▶ JOB:
Give the whole listing below once more, exactly, without pictures.

▶ WORKING DATA:
───

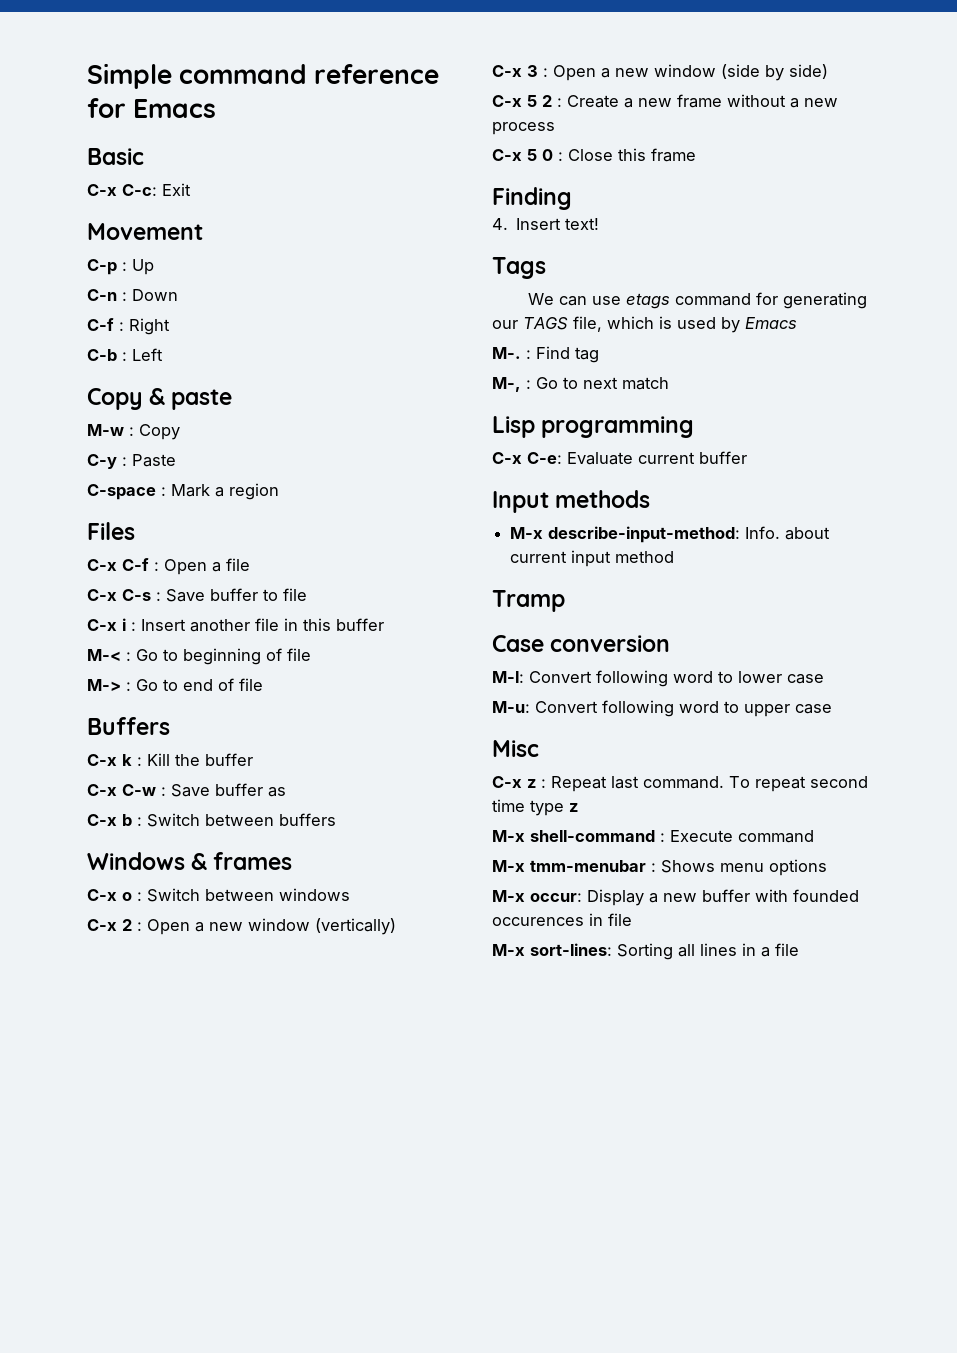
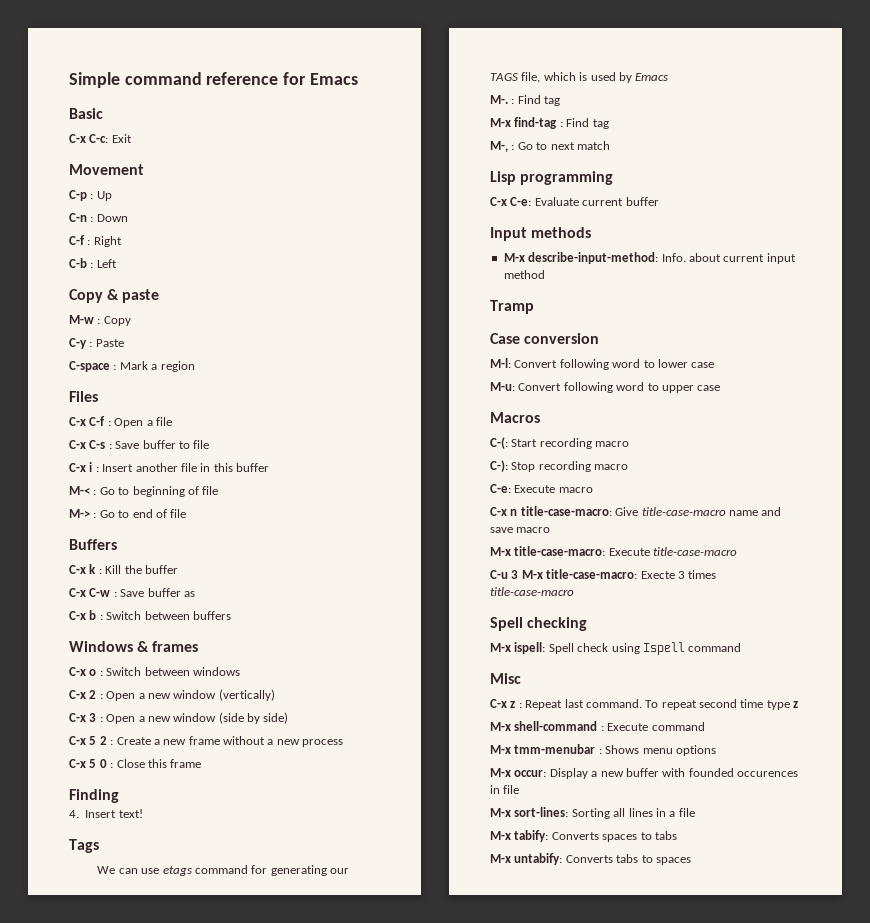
(599, 355) none -> [490,117,609,129] // M-x find-tag : Find tag
(832, 709) none -> [490,412,540,423] [490,437,630,449] [490,460,629,472] [490,484,593,493] [490,506,782,516] [490,527,551,533] [490,546,738,556] [490,569,717,579] [490,587,574,596] [490,617,588,631] [490,642,742,655] // Macros // C-(: Start recording macro // C-): Stop recording macro // C-e: Execute macro // C-x n title-case-macro: Give title-case-macro name and save macro // M-x title-case-macro: Execute title-case-macro // C-u 3 M-x title-case-macro: Execte 3 times title-case-macro // Spell checking // M-x ispell: Spell check using Ispell command
(799, 949) none -> [490,830,677,842] [490,853,691,865] // M-x tabify: Converts spaces to tabs // M-x untabify: Converts tabs to spaces

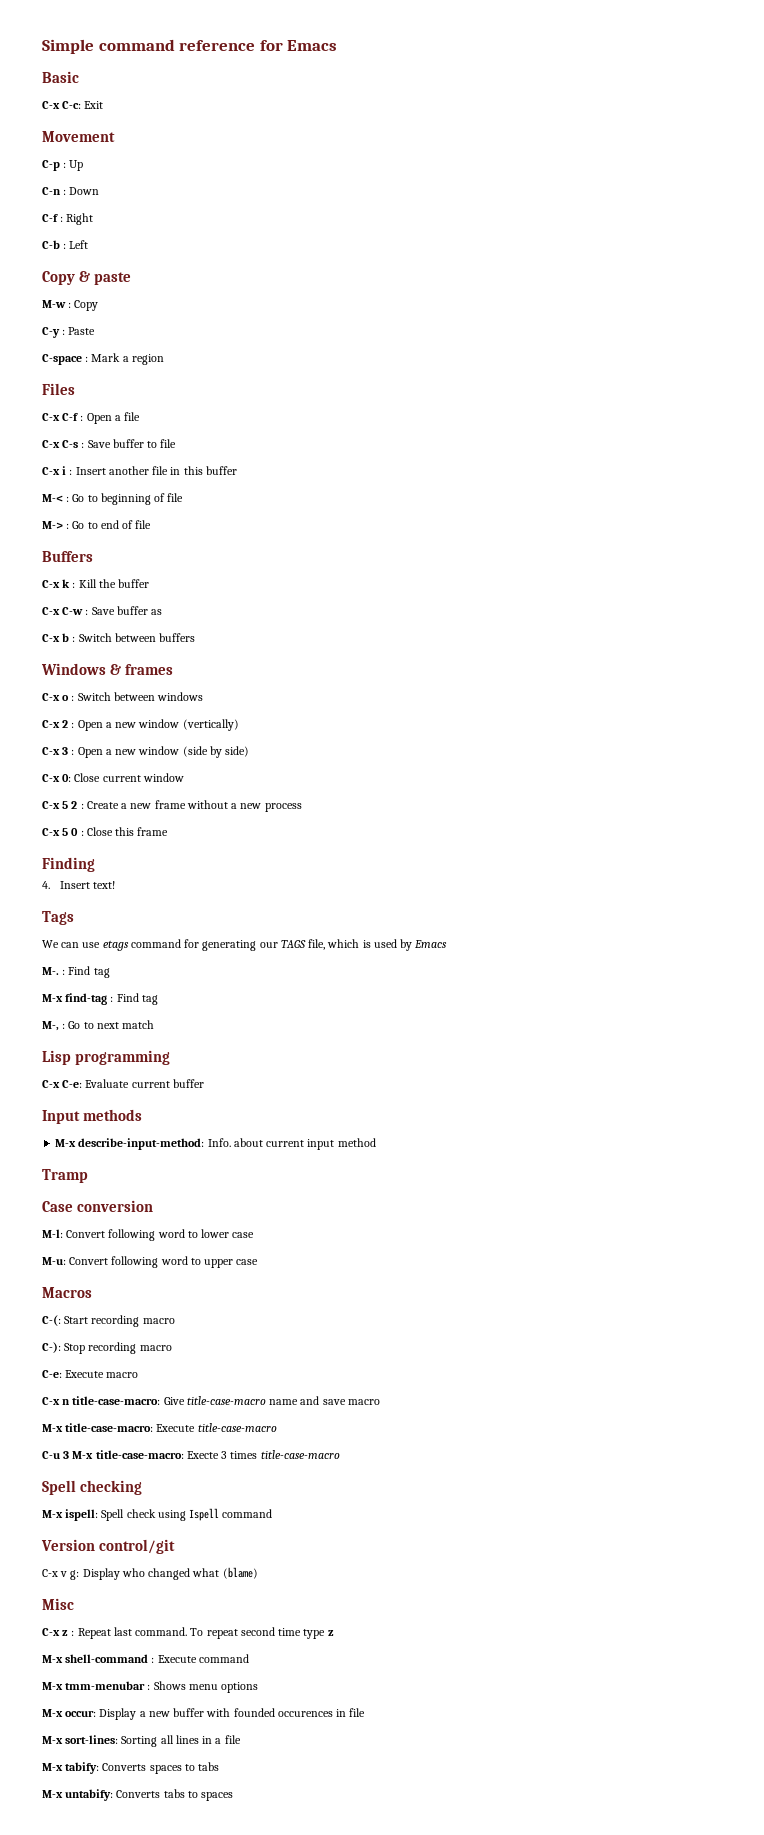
(289, 718) none -> [42,773,184,782] // C-x 0: Close current window
(742, 647) none -> [41,1539,176,1554] [42,1567,258,1580] // Version control/git // C-x v g: Display who changed what (blame)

───

▶ REPLY TO THE EXERCISE:
(599, 355) none -> [490,117,609,129] // M-x find-tag : Find tag
(832, 709) none -> [490,412,540,423] [490,437,630,449] [490,460,629,472] [490,484,593,493] [490,506,782,516] [490,527,551,533] [490,546,738,556] [490,569,717,579] [490,587,574,596] [490,617,588,631] [490,642,742,655] // Macros // C-(: Start recording macro // C-): Stop recording macro // C-e: Execute macro // C-x n title-case-macro: Give title-case-macro name and save macro // M-x title-case-macro: Execute title-case-macro // C-u 3 M-x title-case-macro: Execte 3 times title-case-macro // Spell checking // M-x ispell: Spell check using Ispell command
(799, 949) none -> [490,830,677,842] [490,853,691,865] // M-x tabify: Converts spaces to tabs // M-x untabify: Converts tabs to spaces

(289, 718) none -> [42,773,184,782] // C-x 0: Close current window
(742, 647) none -> [41,1539,176,1554] [42,1567,258,1580] // Version control/git // C-x v g: Display who changed what (blame)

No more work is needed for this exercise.